> [WRITTEN EXERCISE]:
Return each line of the records below verbatim, in the same order and without alteration.

--- begin DATA FOR PROCESSING ---

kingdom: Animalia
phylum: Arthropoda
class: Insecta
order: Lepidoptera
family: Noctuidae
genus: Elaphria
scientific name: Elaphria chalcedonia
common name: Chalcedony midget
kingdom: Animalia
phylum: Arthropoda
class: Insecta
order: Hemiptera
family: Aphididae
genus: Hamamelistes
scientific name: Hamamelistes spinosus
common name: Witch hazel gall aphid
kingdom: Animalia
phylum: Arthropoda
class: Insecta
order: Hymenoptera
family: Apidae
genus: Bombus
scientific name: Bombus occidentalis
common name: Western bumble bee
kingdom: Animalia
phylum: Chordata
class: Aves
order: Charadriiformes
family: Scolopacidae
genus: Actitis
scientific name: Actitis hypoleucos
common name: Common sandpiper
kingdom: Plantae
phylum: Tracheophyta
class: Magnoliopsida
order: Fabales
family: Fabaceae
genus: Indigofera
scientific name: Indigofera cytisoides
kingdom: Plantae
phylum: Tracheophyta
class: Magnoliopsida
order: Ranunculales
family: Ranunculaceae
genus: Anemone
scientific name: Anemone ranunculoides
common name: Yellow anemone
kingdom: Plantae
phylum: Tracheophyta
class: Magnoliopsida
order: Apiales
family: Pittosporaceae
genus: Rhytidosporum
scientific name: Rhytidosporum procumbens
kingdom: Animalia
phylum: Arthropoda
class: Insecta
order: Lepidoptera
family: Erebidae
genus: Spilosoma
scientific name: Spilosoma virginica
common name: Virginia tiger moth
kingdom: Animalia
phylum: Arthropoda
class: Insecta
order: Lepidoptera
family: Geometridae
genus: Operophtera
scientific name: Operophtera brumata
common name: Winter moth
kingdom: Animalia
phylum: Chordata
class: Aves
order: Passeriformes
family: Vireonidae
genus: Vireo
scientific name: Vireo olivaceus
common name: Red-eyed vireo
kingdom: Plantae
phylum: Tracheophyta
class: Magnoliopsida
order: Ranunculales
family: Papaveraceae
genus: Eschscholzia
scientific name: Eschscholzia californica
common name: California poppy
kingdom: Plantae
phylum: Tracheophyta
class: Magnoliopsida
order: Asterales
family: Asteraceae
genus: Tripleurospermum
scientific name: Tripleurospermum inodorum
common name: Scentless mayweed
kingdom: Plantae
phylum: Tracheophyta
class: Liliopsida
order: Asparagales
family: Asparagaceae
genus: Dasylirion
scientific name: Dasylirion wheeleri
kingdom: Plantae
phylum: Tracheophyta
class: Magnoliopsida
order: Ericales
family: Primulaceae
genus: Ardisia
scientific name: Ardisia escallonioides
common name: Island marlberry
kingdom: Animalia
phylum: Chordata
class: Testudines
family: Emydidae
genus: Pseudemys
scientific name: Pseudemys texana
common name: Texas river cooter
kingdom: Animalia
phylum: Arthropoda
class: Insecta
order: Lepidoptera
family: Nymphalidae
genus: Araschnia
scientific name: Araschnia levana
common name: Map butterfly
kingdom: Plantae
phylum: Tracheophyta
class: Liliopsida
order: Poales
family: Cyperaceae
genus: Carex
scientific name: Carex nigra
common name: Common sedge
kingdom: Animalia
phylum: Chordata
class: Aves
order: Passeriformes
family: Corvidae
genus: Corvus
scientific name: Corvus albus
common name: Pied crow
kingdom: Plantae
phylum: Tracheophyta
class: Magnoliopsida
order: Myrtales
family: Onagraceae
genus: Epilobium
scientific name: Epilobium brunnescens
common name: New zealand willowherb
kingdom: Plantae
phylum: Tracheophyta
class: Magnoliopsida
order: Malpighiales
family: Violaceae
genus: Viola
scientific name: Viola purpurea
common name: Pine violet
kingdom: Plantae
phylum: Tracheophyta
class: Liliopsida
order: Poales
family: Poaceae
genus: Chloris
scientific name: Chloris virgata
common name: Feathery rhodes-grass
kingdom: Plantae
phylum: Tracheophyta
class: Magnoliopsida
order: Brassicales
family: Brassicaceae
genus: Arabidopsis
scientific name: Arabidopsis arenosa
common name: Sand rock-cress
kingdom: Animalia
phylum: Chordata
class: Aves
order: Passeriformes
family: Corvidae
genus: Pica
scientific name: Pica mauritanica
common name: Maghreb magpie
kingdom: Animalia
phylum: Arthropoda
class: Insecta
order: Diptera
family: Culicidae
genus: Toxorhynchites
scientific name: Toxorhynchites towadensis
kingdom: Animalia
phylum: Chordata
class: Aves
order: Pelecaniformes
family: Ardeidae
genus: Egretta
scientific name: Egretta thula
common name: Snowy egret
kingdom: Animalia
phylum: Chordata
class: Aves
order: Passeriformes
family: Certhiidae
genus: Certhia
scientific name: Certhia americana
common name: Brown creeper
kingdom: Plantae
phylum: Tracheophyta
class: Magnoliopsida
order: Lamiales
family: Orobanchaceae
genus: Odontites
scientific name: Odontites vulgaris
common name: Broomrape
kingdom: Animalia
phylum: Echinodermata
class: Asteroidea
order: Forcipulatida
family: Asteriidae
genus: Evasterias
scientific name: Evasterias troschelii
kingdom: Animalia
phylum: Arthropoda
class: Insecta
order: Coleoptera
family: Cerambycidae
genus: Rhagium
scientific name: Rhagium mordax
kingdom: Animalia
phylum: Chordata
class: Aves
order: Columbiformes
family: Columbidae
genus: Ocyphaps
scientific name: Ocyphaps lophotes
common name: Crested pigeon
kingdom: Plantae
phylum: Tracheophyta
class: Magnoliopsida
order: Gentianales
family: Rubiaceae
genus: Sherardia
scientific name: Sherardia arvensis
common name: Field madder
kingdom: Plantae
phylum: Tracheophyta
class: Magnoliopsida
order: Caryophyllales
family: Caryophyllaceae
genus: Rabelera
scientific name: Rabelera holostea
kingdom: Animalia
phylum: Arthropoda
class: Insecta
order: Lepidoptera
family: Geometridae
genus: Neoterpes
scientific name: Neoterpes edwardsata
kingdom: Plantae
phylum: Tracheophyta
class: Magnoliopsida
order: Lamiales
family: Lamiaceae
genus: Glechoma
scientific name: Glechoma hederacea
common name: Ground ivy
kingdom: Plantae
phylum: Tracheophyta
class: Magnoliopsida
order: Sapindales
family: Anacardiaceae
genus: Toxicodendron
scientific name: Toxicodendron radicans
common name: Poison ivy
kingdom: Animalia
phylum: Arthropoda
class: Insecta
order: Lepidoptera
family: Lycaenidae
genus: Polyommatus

--- end DATA FOR PROCESSING ---

> [COMPLETE ANSWER]:
kingdom: Animalia
phylum: Arthropoda
class: Insecta
order: Lepidoptera
family: Noctuidae
genus: Elaphria
scientific name: Elaphria chalcedonia
common name: Chalcedony midget
kingdom: Animalia
phylum: Arthropoda
class: Insecta
order: Hemiptera
family: Aphididae
genus: Hamamelistes
scientific name: Hamamelistes spinosus
common name: Witch hazel gall aphid
kingdom: Animalia
phylum: Arthropoda
class: Insecta
order: Hymenoptera
family: Apidae
genus: Bombus
scientific name: Bombus occidentalis
common name: Western bumble bee
kingdom: Animalia
phylum: Chordata
class: Aves
order: Charadriiformes
family: Scolopacidae
genus: Actitis
scientific name: Actitis hypoleucos
common name: Common sandpiper
kingdom: Plantae
phylum: Tracheophyta
class: Magnoliopsida
order: Fabales
family: Fabaceae
genus: Indigofera
scientific name: Indigofera cytisoides
kingdom: Plantae
phylum: Tracheophyta
class: Magnoliopsida
order: Ranunculales
family: Ranunculaceae
genus: Anemone
scientific name: Anemone ranunculoides
common name: Yellow anemone
kingdom: Plantae
phylum: Tracheophyta
class: Magnoliopsida
order: Apiales
family: Pittosporaceae
genus: Rhytidosporum
scientific name: Rhytidosporum procumbens
kingdom: Animalia
phylum: Arthropoda
class: Insecta
order: Lepidoptera
family: Erebidae
genus: Spilosoma
scientific name: Spilosoma virginica
common name: Virginia tiger moth
kingdom: Animalia
phylum: Arthropoda
class: Insecta
order: Lepidoptera
family: Geometridae
genus: Operophtera
scientific name: Operophtera brumata
common name: Winter moth
kingdom: Animalia
phylum: Chordata
class: Aves
order: Passeriformes
family: Vireonidae
genus: Vireo
scientific name: Vireo olivaceus
common name: Red-eyed vireo
kingdom: Plantae
phylum: Tracheophyta
class: Magnoliopsida
order: Ranunculales
family: Papaveraceae
genus: Eschscholzia
scientific name: Eschscholzia californica
common name: California poppy
kingdom: Plantae
phylum: Tracheophyta
class: Magnoliopsida
order: Asterales
family: Asteraceae
genus: Tripleurospermum
scientific name: Tripleurospermum inodorum
common name: Scentless mayweed
kingdom: Plantae
phylum: Tracheophyta
class: Liliopsida
order: Asparagales
family: Asparagaceae
genus: Dasylirion
scientific name: Dasylirion wheeleri
kingdom: Plantae
phylum: Tracheophyta
class: Magnoliopsida
order: Ericales
family: Primulaceae
genus: Ardisia
scientific name: Ardisia escallonioides
common name: Island marlberry
kingdom: Animalia
phylum: Chordata
class: Testudines
family: Emydidae
genus: Pseudemys
scientific name: Pseudemys texana
common name: Texas river cooter
kingdom: Animalia
phylum: Arthropoda
class: Insecta
order: Lepidoptera
family: Nymphalidae
genus: Araschnia
scientific name: Araschnia levana
common name: Map butterfly
kingdom: Plantae
phylum: Tracheophyta
class: Liliopsida
order: Poales
family: Cyperaceae
genus: Carex
scientific name: Carex nigra
common name: Common sedge
kingdom: Animalia
phylum: Chordata
class: Aves
order: Passeriformes
family: Corvidae
genus: Corvus
scientific name: Corvus albus
common name: Pied crow
kingdom: Plantae
phylum: Tracheophyta
class: Magnoliopsida
order: Myrtales
family: Onagraceae
genus: Epilobium
scientific name: Epilobium brunnescens
common name: New zealand willowherb
kingdom: Plantae
phylum: Tracheophyta
class: Magnoliopsida
order: Malpighiales
family: Violaceae
genus: Viola
scientific name: Viola purpurea
common name: Pine violet
kingdom: Plantae
phylum: Tracheophyta
class: Liliopsida
order: Poales
family: Poaceae
genus: Chloris
scientific name: Chloris virgata
common name: Feathery rhodes-grass
kingdom: Plantae
phylum: Tracheophyta
class: Magnoliopsida
order: Brassicales
family: Brassicaceae
genus: Arabidopsis
scientific name: Arabidopsis arenosa
common name: Sand rock-cress
kingdom: Animalia
phylum: Chordata
class: Aves
order: Passeriformes
family: Corvidae
genus: Pica
scientific name: Pica mauritanica
common name: Maghreb magpie
kingdom: Animalia
phylum: Arthropoda
class: Insecta
order: Diptera
family: Culicidae
genus: Toxorhynchites
scientific name: Toxorhynchites towadensis
kingdom: Animalia
phylum: Chordata
class: Aves
order: Pelecaniformes
family: Ardeidae
genus: Egretta
scientific name: Egretta thula
common name: Snowy egret
kingdom: Animalia
phylum: Chordata
class: Aves
order: Passeriformes
family: Certhiidae
genus: Certhia
scientific name: Certhia americana
common name: Brown creeper
kingdom: Plantae
phylum: Tracheophyta
class: Magnoliopsida
order: Lamiales
family: Orobanchaceae
genus: Odontites
scientific name: Odontites vulgaris
common name: Broomrape
kingdom: Animalia
phylum: Echinodermata
class: Asteroidea
order: Forcipulatida
family: Asteriidae
genus: Evasterias
scientific name: Evasterias troschelii
kingdom: Animalia
phylum: Arthropoda
class: Insecta
order: Coleoptera
family: Cerambycidae
genus: Rhagium
scientific name: Rhagium mordax
kingdom: Animalia
phylum: Chordata
class: Aves
order: Columbiformes
family: Columbidae
genus: Ocyphaps
scientific name: Ocyphaps lophotes
common name: Crested pigeon
kingdom: Plantae
phylum: Tracheophyta
class: Magnoliopsida
order: Gentianales
family: Rubiaceae
genus: Sherardia
scientific name: Sherardia arvensis
common name: Field madder
kingdom: Plantae
phylum: Tracheophyta
class: Magnoliopsida
order: Caryophyllales
family: Caryophyllaceae
genus: Rabelera
scientific name: Rabelera holostea
kingdom: Animalia
phylum: Arthropoda
class: Insecta
order: Lepidoptera
family: Geometridae
genus: Neoterpes
scientific name: Neoterpes edwardsata
kingdom: Plantae
phylum: Tracheophyta
class: Magnoliopsida
order: Lamiales
family: Lamiaceae
genus: Glechoma
scientific name: Glechoma hederacea
common name: Ground ivy
kingdom: Plantae
phylum: Tracheophyta
class: Magnoliopsida
order: Sapindales
family: Anacardiaceae
genus: Toxicodendron
scientific name: Toxicodendron radicans
common name: Poison ivy
kingdom: Animalia
phylum: Arthropoda
class: Insecta
order: Lepidoptera
family: Lycaenidae
genus: Polyommatus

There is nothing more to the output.